The New York Times editorializes over the Sotomayor confirmation hearings, and over what was said and not said.
It was clear that Republicans had overplayed their hand in weeks of trying to portray her as radical, intemperate and even racist. She was disarming in her appearances before the Senate Judiciary Committee — erudite, likable and eminently sensible. She defused some of the main attacks on her by backing away from a past statement that a "wise Latina" judge could decide cases better than a white man and by saying that she saw a judge's duty as applying the law, not making it.
At times, she too willingly ceded ground to her conservative questioners. We wish she had spoken out forthrightly in favor of empathy, a quality President Obama has said he is looking for in his judicial nominees. We would have liked to hear her boldly defend the idea of the Constitution as a living document, one that changes with the times. And we would have preferred if she had used the hearings to explain to the public that the much-mentioned distinction between judges making and applying the law has little meaning.
We may wonder why it is that Sotomayor felt the need to toe a conservative line during these hearings. After all, the Democrats have a near-filibuster-proof majority in the Senate. I don't think a Republican filibuster of this nomination will fly -- the votes just aren't there.
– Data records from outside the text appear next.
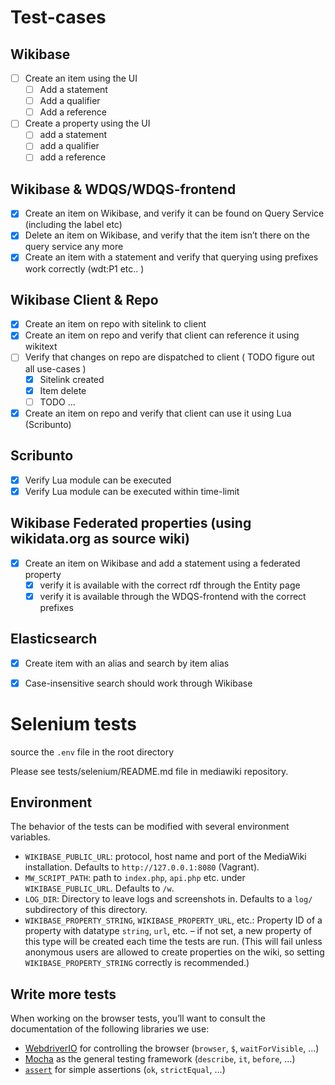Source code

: # Test-cases

## Wikibase
- [ ] Create an item using the UI
  - [ ] Add a statement
  - [ ] Add a qualifier
  - [ ] Add a reference
- [ ] Create a property using the UI
  - [ ] add a statement
  - [ ] add a qualifier
  - [ ] add a reference
## Wikibase & WDQS/WDQS-frontend
- [x] Create an item on Wikibase, and verify it can be found on Query Service (including the label etc)
- [x] Delete an item on Wikibase, and verify that the item isn’t there on the query service any more
- [x] Create an item with a statement and verify that querying using prefixes work correctly (wdt:P1 etc.. )

## Wikibase Client & Repo
- [x] Create an item on repo with sitelink to client
- [x] Create an item on repo and verify that client can reference it using wikitext
- [ ] Verify that changes on repo are dispatched to client ( TODO figure out all use-cases )
  - [x] Sitelink created
  - [x] Item delete
  - [ ] TODO ...
- [x] Create an item on repo and verify that client can use it using Lua (Scribunto)

## Scribunto
- [x] Verify Lua module can be executed
- [x] Verify Lua module can be executed within time-limit

## Wikibase Federated properties (using wikidata.org as source wiki)
- [X] Create an item on Wikibase and add a statement using a federated property
  - [X] verify it is available with the correct rdf through the Entity page
  - [X] verify it is available through the WDQS-frontend with the correct prefixes

## Elasticsearch
- [X] Create item with an alias and search by item alias
- [X] Case-insensitive search should work through Wikibase


# Selenium tests

source the `.env` file in the root directory

Please see tests/selenium/README.md file in mediawiki repository.
## Environment

The behavior of the tests can be modified with several environment variables.

* `WIKIBASE_PUBLIC_URL`: protocol, host name and port of the MediaWiki installation.
  Defaults to `http://127.0.0.1:8080` (Vagrant).
* `MW_SCRIPT_PATH`: path to `index.php`, `api.php` etc. under `WIKIBASE_PUBLIC_URL`.
  Defaults to `/w`.
* `LOG_DIR`: Directory to leave logs and screenshots in.
  Defaults to a `log/` subdirectory of this directory.
* `WIKIBASE_PROPERTY_STRING`, `WIKIBASE_PROPERTY_URL`, etc.:
  Property ID of a property with datatype `string`, `url`, etc. –
  if not set, a new property of this type will be created each time the tests are run.
  (This will fail unless anonymous users are allowed to create properties on the wiki,
  so setting `WIKIBASE_PROPERTY_STRING` correctly is recommended.)

## Write more tests

When working on the browser tests,
you’ll want to consult the documentation of the following libraries we use:

* [WebdriverIO](https://webdriver.io/docs/api) for controlling the browser
  (`browser`, `$`, `waitForVisible`, …)
* [Mocha](https://mochajs.org/) as the general testing framework
  (`describe`, `it`, `before`, …)
* [`assert`](https://nodejs.org/api/assert.html) for simple assertions
  (`ok`, `strictEqual`, …)
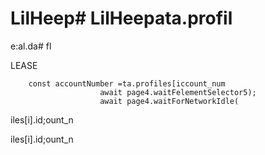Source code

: # LilHeep# LilHeepata.profil
e:al.da# fl

LEASE

        const accountNumber =ta.profiles[iccount_num
                        await page4.waitFelementSelector5);
                        await page4.waitForNetworkIdle(
iles[i].id;ount_n

iles[i].id;ount_n
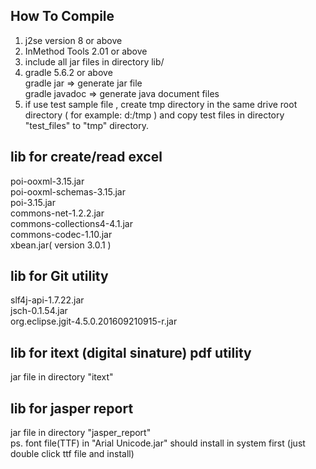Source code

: ## How To Compile
1. j2se version 8 or above    
2. InMethod Tools 2.01 or above    
3. include all jar files in directory lib/     
4. gradle 5.6.2 or above    
   gradle jar => generate jar file    
   gradle javadoc => generate java document files    
5. if use test sample file , create tmp directory in the same drive root directory ( for example:  d:/tmp ) 
   and copy test files  in directory "test_files" to "tmp" directory.
   
## lib for create/read excel
   poi-ooxml-3.15.jar    
   poi-ooxml-schemas-3.15.jar   
   poi-3.15.jar    
   commons-net-1.2.2.jar    
   commons-collections4-4.1.jar    
   commons-codec-1.10.jar    
   xbean.jar( version  3.0.1 )
   
## lib for Git utility
   slf4j-api-1.7.22.jar    
   jsch-0.1.54.jar    
   org.eclipse.jgit-4.5.0.201609210915-r.jar
        
## lib for itext (digital sinature) pdf utility
   jar file in directory "itext"    
   
## lib for jasper report    
   jar file in directory "jasper_report"     
   ps. font file(TTF) in "Arial Unicode.jar" should install in system first (just double click ttf file and install)    
   
       
        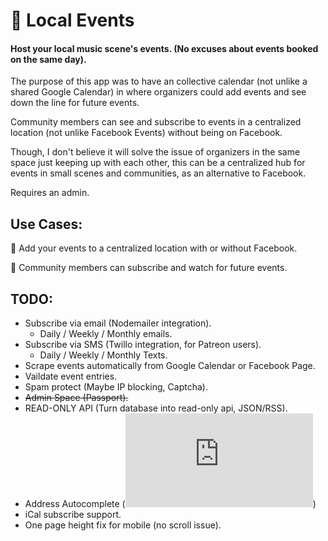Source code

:📅 Local Events
=================
#### Host your local music scene's events. (No excuses about events booked on the same day).

The purpose of this app was to have an collective calendar (not unlike a shared Google Calendar) in where organizers could add events and see down the line for future events. 

Community members can see and subscribe to events in a centralized location (not unlike Facebook Events) without being on Facebook. 

Though, I don't believe it will solve the issue of organizers in the same space just keeping up with each other, this can be a centralized hub for events in small scenes and communities, as an alternative to Facebook.

Requires an admin.

## Use Cases:

📍 Add your events to a centralized location with or without Facebook.

💃 Community members can subscribe and watch for future events.

## TODO:
- Subscribe via email (Nodemailer integration). 
  - Daily / Weekly / Monthly emails.
- Subscribe via SMS (Twillo integration, for Patreon users). 
  - Daily / Weekly / Monthly Texts.
- Scrape events automatically from Google Calendar or Facebook Page.
- Vaildate event entries.
- Spam protect (Maybe IP blocking, Captcha).
- ~~Admin Space (Passport).~~
- READ-ONLY API (Turn database into read-only api, JSON/RSS).
- Address Autocomplete (![](https://developer.here.com/documentation/geocoder-autocomplete/topics/example-location-id.html))
- iCal subscribe support.
- One page height fix for mobile (no scroll issue).


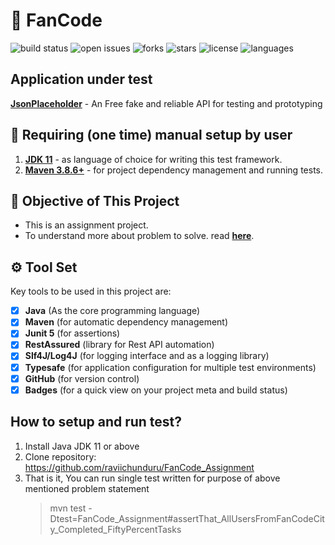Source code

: # 🦾 FanCode

![build status](https://img.shields.io/github/actions/workflow/status/raviichunduru/RestAPI_Framework/trigger-new-updated-and-unit-tests-on-pull-request.yml?logo=GitHub)
![open issues](https://img.shields.io/github/issues/raviichunduru/RestAPI_Framework)
![forks](https://img.shields.io/github/forks/raviichunduru/RestAPI_Framework)
![stars](https://img.shields.io/github/stars/raviichunduru/RestAPI_Framework)
![license](https://img.shields.io/github/license/raviichunduru/RestAPI_Framework?style=flat-square)
![languages](https://img.shields.io/github/languages/count/raviichunduru/RestAPI_Framework)

## Application under test

[**JsonPlaceholder**](https://jsonplaceholder.typicode.com/) - An Free fake and reliable API for testing and prototyping

## 🔢 Requiring (one time) manual setup by user

1. [**JDK 11**](https://www.oracle.com/java/technologies/javase/jdk11-archive-downloads.html) - as language of choice
   for writing this test framework.
2. [**Maven 3.8.6+**](https://maven.apache.org/) - for project dependency management and running tests.

## 🚀 Objective of This Project

- This is an assignment project.
- To understand more about problem to solve. read [**here**](https://www.scribd.com/document/775685669/Fancode-SDET-Assignment).

## ⚙ Tool Set

Key tools to be used in this project are:

- [x] **Java** (As the core programming language)
- [x] **Maven** (for automatic dependency management)
- [x] **Junit 5** (for assertions)
- [x] **RestAssured**  (library for Rest API automation)
- [x] **Slf4J/Log4J** (for logging interface and as a logging library)
- [x] **Typesafe** (for application configuration for multiple test environments)
- [x] **GitHub** (for version control)
- [x] **Badges** (for a quick view on your project meta and build status)
      
## How to setup and run test?
1. Install Java JDK 11 or above
2. Clone repository: https://github.com/raviichunduru/FanCode_Assignment
3. That is it, You can run single test written for purpose of above mentioned problem statement
   > mvn test -Dtest=FanCode_Assignment#assertThat_AllUsersFromFanCodeCity_Completed_FiftyPercentTasks
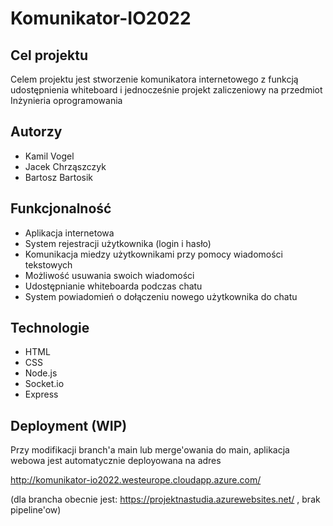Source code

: # Komunikator-IO2022

## Cel projektu
Celem projektu jest stworzenie komunikatora internetowego z funkcją udostępnienia whiteboard i jednocześnie projekt zaliczeniowy na przedmiot Inżynieria oprogramowania 

## Autorzy
  - Kamil Vogel
  - Jacek Chrząszczyk
  - Bartosz Bartosik

## Funkcjonalność
  - Aplikacja internetowa
  - System rejestracji użytkownika (login i hasło)
  - Komunikacja miedzy użytkownikami przy pomocy wiadomości tekstowych
  - Możliwość usuwania swoich wiadomości 
  - Udostępnianie whiteboarda podczas chatu
  - System powiadomień o dołączeniu nowego użytkownika do chatu

## Technologie
  - HTML
  - CSS
  - Node.js
  - Socket.io
  - Express

## Deployment (WIP)

Przy modifikacji branch'a main lub merge'owania do main, aplikacja webowa jest automatycznie deployowana na adres 

http://komunikator-io2022.westeurope.cloudapp.azure.com/

(dla brancha obecnie jest: https://projektnastudia.azurewebsites.net/ , brak pipeline'ow)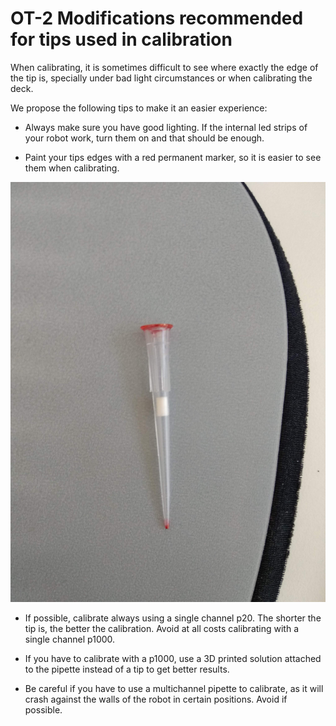 # OT-2 Modifications recommended for tips used in calibration

When calibrating, it is sometimes difficult to see where exactly the edge of the tip is, specially under bad light circumstances or when calibrating the deck.

We propose the following tips to make it an easier experience:

- Always make sure you have good lighting. If the internal led strips of your robot work, turn them on and that should be enough.

- Paint your tips edges with a red permanent marker, so it is easier to see them when calibrating.

![calibrating_painted_tip.jpg](https://github.com/BU-ISCIII/opentrons_covid19/blob/develop/img/calibrating_painted_tip.jpg?raw=true)

- If possible, calibrate always using a single channel p20. The shorter the tip is, the better the calibration. Avoid at all costs calibrating with a single channel p1000.

- If you have to calibrate with a p1000, use a 3D printed solution attached to the pipette instead of a tip to get better results.

- Be careful if you have to use a multichannel pipette to calibrate, as it will crash against the walls of the robot in certain positions. Avoid if possible.
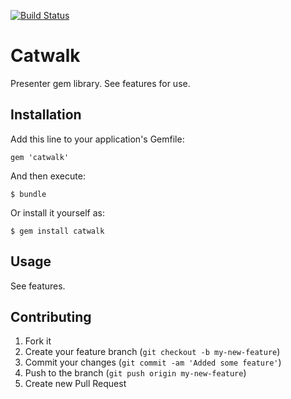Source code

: [![Build Status](https://secure.travis-ci.org/JonRowe/Catwalk.png)](http://travis-ci.org/JonRowe/Catwalk)
# Catwalk

Presenter gem library. See features for use.

## Installation

Add this line to your application's Gemfile:

    gem 'catwalk'

And then execute:

    $ bundle

Or install it yourself as:

    $ gem install catwalk

## Usage

See features.

## Contributing

1. Fork it
2. Create your feature branch (`git checkout -b my-new-feature`)
3. Commit your changes (`git commit -am 'Added some feature'`)
4. Push to the branch (`git push origin my-new-feature`)
5. Create new Pull Request
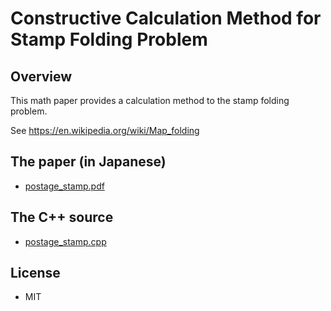 # Constructive Calculation Method for Stamp Folding Problem

## Overview

This math paper provides a calculation method to the stamp folding problem.

See https://en.wikipedia.org/wiki/Map_folding

## The paper (in Japanese)

- [postage_stamp.pdf](postage_stamp.pdf)

## The C++ source

- [postage_stamp.cpp](postage_stamp.cpp)

## License

- MIT
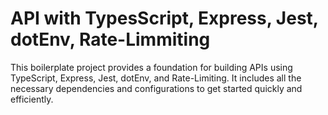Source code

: # API with TypesScript, Express, Jest, dotEnv, Rate-Limmiting

This boilerplate project provides a foundation for building APIs using TypeScript, Express, Jest, dotEnv, and Rate-Limiting. It includes all the necessary dependencies and configurations to get started quickly and efficiently. 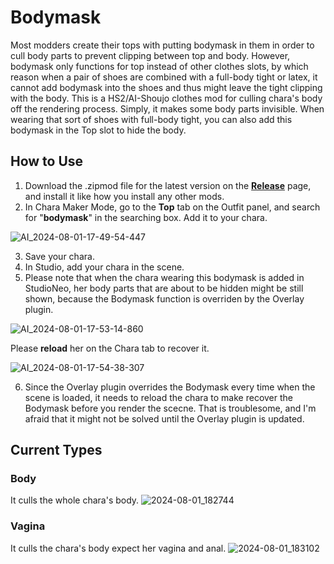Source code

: # Bodymask
Most modders create their tops with putting bodymask in them in order to cull body parts to prevent clipping between top and body. However, bodymask only functions for top instead of other clothes slots, by which reason when a pair of shoes are combined with a full-body tight or latex, it cannot add bodymask into the shoes and thus might leave the tight clipping with the body.
This is a HS2/AI-Shoujo clothes mod for culling chara's body off the rendering process. Simply, it makes some body parts invisible. When wearing that sort of shoes with full-body tight, you can also add this bodymask in the Top slot to hide the body.

## How to Use
1. Download the .zipmod file for the latest version on the **[Release](https://github.com/Blatke/Bodymask/releases)** page, and install it like how you install any other mods.
2. In Chara Maker Mode, go to the **Top** tab on the Outfit panel, and search for "**bodymask**" in the searching box. Add it to your chara.

![AI_2024-08-01-17-49-54-447](https://github.com/user-attachments/assets/e506e0e4-fc17-4150-b146-7143f23342cd)

3. Save your chara.
4. In Studio, add your chara in the scene.
5. Please note that when the chara wearing this bodymask is added in StudioNeo, her body parts that are about to be hidden might be still shown, because the Bodymask function is overriden by the Overlay plugin.

![AI_2024-08-01-17-53-14-860](https://github.com/user-attachments/assets/4f136970-f55d-4214-88a7-24871caa9728)

Please **reload** her on the Chara tab to recover it.

![AI_2024-08-01-17-54-38-307](https://github.com/user-attachments/assets/c64640c8-95e2-46b7-83cf-3661c3d1fe2a)

6. Since the Overlay plugin overrides the Bodymask every time when the scene is loaded, it needs to reload the chara to make recover the Bodymask before you render the scecne. That is troublesome, and I'm afraid that it might not be solved until the Overlay plugin is updated.

## Current Types
### Body
It culls the whole chara's body.
![2024-08-01_182744](https://github.com/user-attachments/assets/81c21edf-f89e-4590-9814-c9d75d85d0c8)
### Vagina
It culls the chara's body expect her vagina and anal.
![2024-08-01_183102](https://github.com/user-attachments/assets/02ac192b-751a-4ff9-bc8d-b7ee63040586)
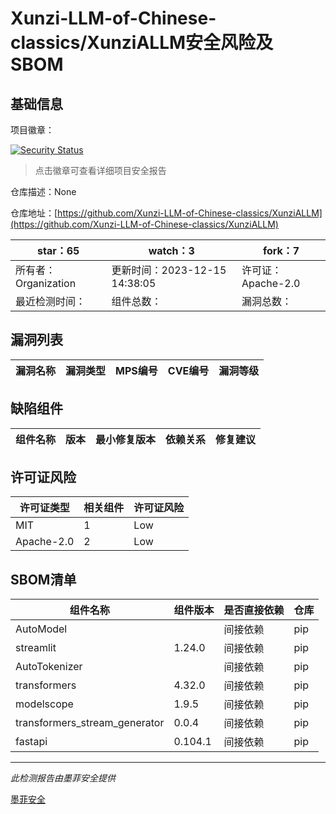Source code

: # Xunzi-LLM-of-Chinese-classics/XunziALLM安全风险及SBOM

## 基础信息

项目徽章：

[![Security Status](https://www.murphysec.com/platform3/v31/badge/1735732526292885504.svg)](https://www.murphysec.com/console/report/1735732524661301248/1735732526292885504)

> 点击徽章可查看详细项目安全报告

仓库描述：None

仓库地址：[https://github.com/Xunzi-LLM-of-Chinese-classics/XunziALLM](https://github.com/Xunzi-LLM-of-Chinese-classics/XunziALLM)

| star：65 | watch：3 | fork：7 |
| ----------- | -------------- | ------------ |
| 所有者：Organization | 更新时间：2023-12-15 14:38:05 | 许可证：Apache-2.0 |
| 最近检测时间： | 组件总数： | 漏洞总数： |




## 漏洞列表

| 漏洞名称 | 漏洞类型 | MPS编号 | CVE编号 | 漏洞等级 |
| ------- | ------ | ------- | ------ | ----- |





## 缺陷组件

| 组件名称 | 版本 | 最小修复版本 | 依赖关系 | 修复建议 |
| -------- | ---- | ------------ | -------- | -------- |





## 许可证风险

| 许可证类型 | 相关组件 | 许可证风险 |
| ---------- | -------- | ---------- |
|MIT|1|Low|
|Apache-2.0|2|Low|




## SBOM清单

| 组件名称 | 组件版本 | 是否直接依赖 | 仓库 |
| -------- | -------- | ------------ | ---- |
|AutoModel||间接依赖|pip|
|streamlit|1.24.0|间接依赖|pip|
|AutoTokenizer||间接依赖|pip|
|transformers|4.32.0|间接依赖|pip|
|modelscope|1.9.5|间接依赖|pip|
|transformers_stream_generator|0.0.4|间接依赖|pip|
|fastapi|0.104.1|间接依赖|pip|


------

*此检测报告由墨菲安全提供*

[墨菲安全](www.murphysec.com)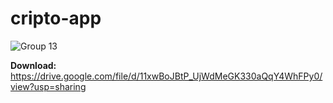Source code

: # cripto-app

![Group 13](https://github.com/br-gabriel/cripto-app/assets/53658830/19309fb8-aff6-4347-aa23-1e5bbfc14249)

**Download:** https://drive.google.com/file/d/11xwBoJBtP_UjWdMeGK330aQqY4WhFPy0/view?usp=sharing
So why the conservative positions?
Why not defend the idea of a living, breathing Constitution? Why not defend her other positions if they're so sensible? Surely she doesn't need to convince the Democrats, does she?
Or is the notion of a flexible Constitution more of a minority position than its defenders would have us all believe?
And is the distinction between judges making law and applying law really that small? Or do too many people recognize the first as that "judicial activism" that either isn't supposed to exist, or to be evenly distributed on both ends of the left/right divide?
Maybe the New York Times editorial board will spend some time defending these points, since the current nominee declines to do so.